Text under study ::

++++++++++

Abstract

Introduction: Mayer-Rokitansky-Kuster-Hauser syndrome (MRKH) affects about 4,500 women around the world. This syndrome is a malformation of the female genitalia due to an embryonic development interrupt of the Müllerian (paramesonephric ducts) between the 5^th and 6^th week of embryonic development. On the other hand, the patients are chromosomally, phenotypically and endocrinologically normal.

Clinical Case: 10-year-old female who started with 4-days abdominal pain which on physical examination had normal phenotype, His laboratories were: Liver Function Tests: lactic dehydrogenase (LDH) 1876 U/l (103-227); Alkaline Phosphatase ALP 395 U/l (64-306 U/l). EGO: leukocytosis 15-20 (<10 × c) Abundant bacteria, erythrocytes 30-40. Embryonic carcinoembryonic antigen (-), normal Human Chorionic Gonadotropin. Ascites liquid: pH 9, DHL 2225 U/l, Hb (+++), 100-150 leukocytes × C, countless erythrocytes. An exploratory laparotomy a bilateral ovarian tumor with uterine agenesis (Müllerian alteration) was found, which were resected to obtain a tumor of 550 g of 20 × 12 × 10 cm. Computed tomography is then performed. The histopathology service reports dysgerminoma. The patient satisfactorily recovers from her surgical intervention and is sent to the oncology department for her tumor treatment.

Discussion: In our case postoperative computed tomography showed no renal damage and the imaging study (CT) was performed after its surgical intervention; genetic origin has been extensively documented in multiple studies. Our case presented cancer developed on the right ovary and incipient cancer on the left ovary as well as retroperitoneal metastatic lesion below the right kidney. This case is unfavorable because of its association with ovarian cancer at an early age and metastatic to retroperitoneum.

++++++++++

Information supplied ::
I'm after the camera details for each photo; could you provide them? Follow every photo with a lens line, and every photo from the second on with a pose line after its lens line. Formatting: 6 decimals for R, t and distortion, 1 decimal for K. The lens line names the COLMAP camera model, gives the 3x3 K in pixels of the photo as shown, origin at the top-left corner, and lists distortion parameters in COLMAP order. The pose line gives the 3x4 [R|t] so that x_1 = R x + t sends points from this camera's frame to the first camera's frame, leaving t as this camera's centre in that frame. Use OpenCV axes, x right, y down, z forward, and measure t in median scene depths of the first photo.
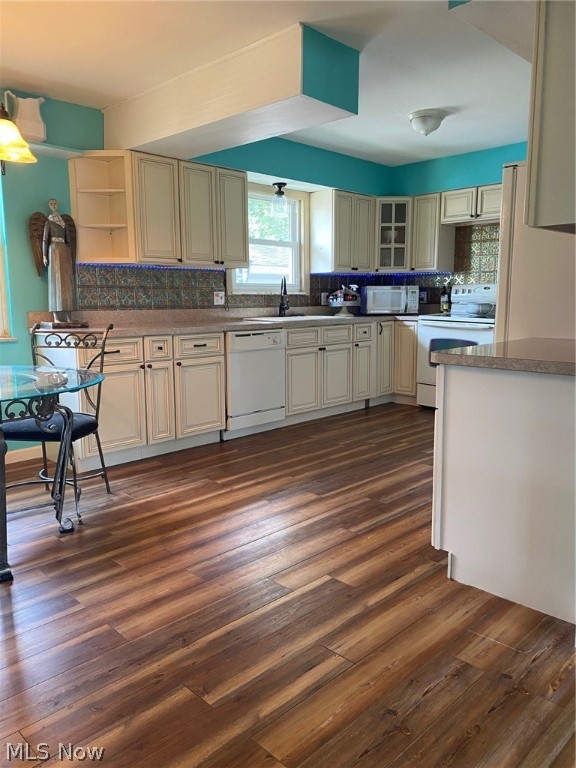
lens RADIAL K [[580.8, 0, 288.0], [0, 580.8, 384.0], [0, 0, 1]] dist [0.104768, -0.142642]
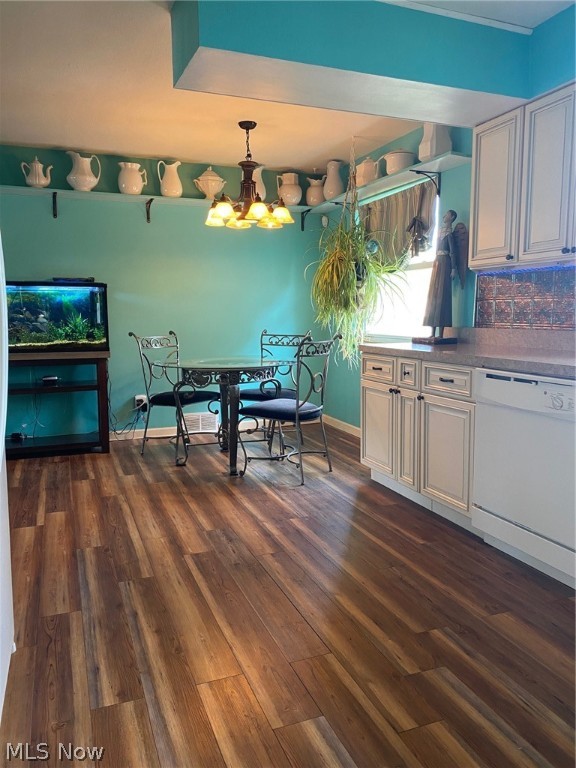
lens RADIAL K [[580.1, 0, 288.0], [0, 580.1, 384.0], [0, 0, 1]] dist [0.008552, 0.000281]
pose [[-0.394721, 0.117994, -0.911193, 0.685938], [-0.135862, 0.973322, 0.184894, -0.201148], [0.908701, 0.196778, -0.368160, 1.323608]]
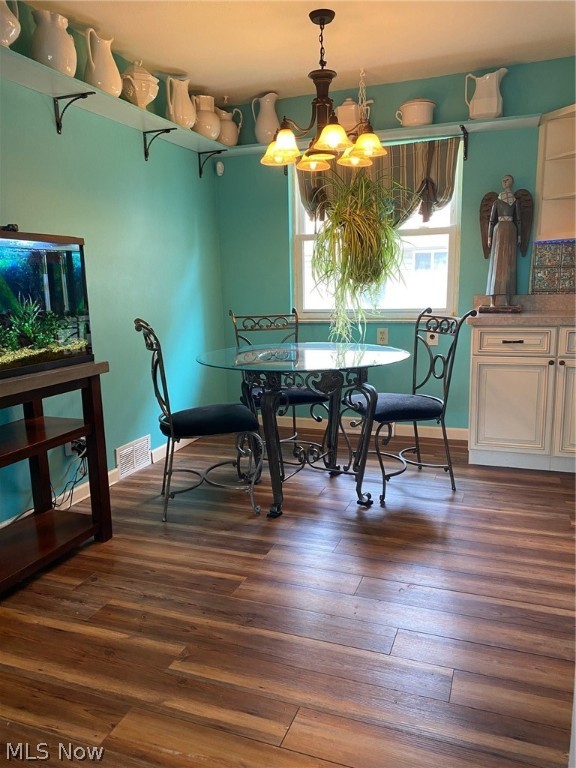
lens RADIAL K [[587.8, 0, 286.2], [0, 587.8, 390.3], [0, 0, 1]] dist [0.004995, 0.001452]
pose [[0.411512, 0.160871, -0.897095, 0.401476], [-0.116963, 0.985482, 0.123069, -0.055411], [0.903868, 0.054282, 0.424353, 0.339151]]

++++++++++

What this task involves ::
Summarize the abstract on Mayer-Rokitansky-Kuster-Hauser syndrome in three sentences.

Answer section ::
Mayer-Rokitansky-Kuster-Hauser syndrome affects about 4,500 women worldwide. It is a malformation of the female genitalia caused by an interruption in the development of the Müllerian ducts between the 5th and 6th week of embryonic development, while the patients are otherwise chromosomally, phenotypically and endocrinologically normal. In a 10-year-old girl with four days of abdominal pain, exploratory laparotomy found uterine agenesis and a bilateral ovarian tumor, which was resected as a 550 g mass and reported as dysgerminoma, and she recovered and was sent to oncology; the case is considered unfavorable because the ovarian cancer appeared at an early age and had metastasized to the retroperitoneum.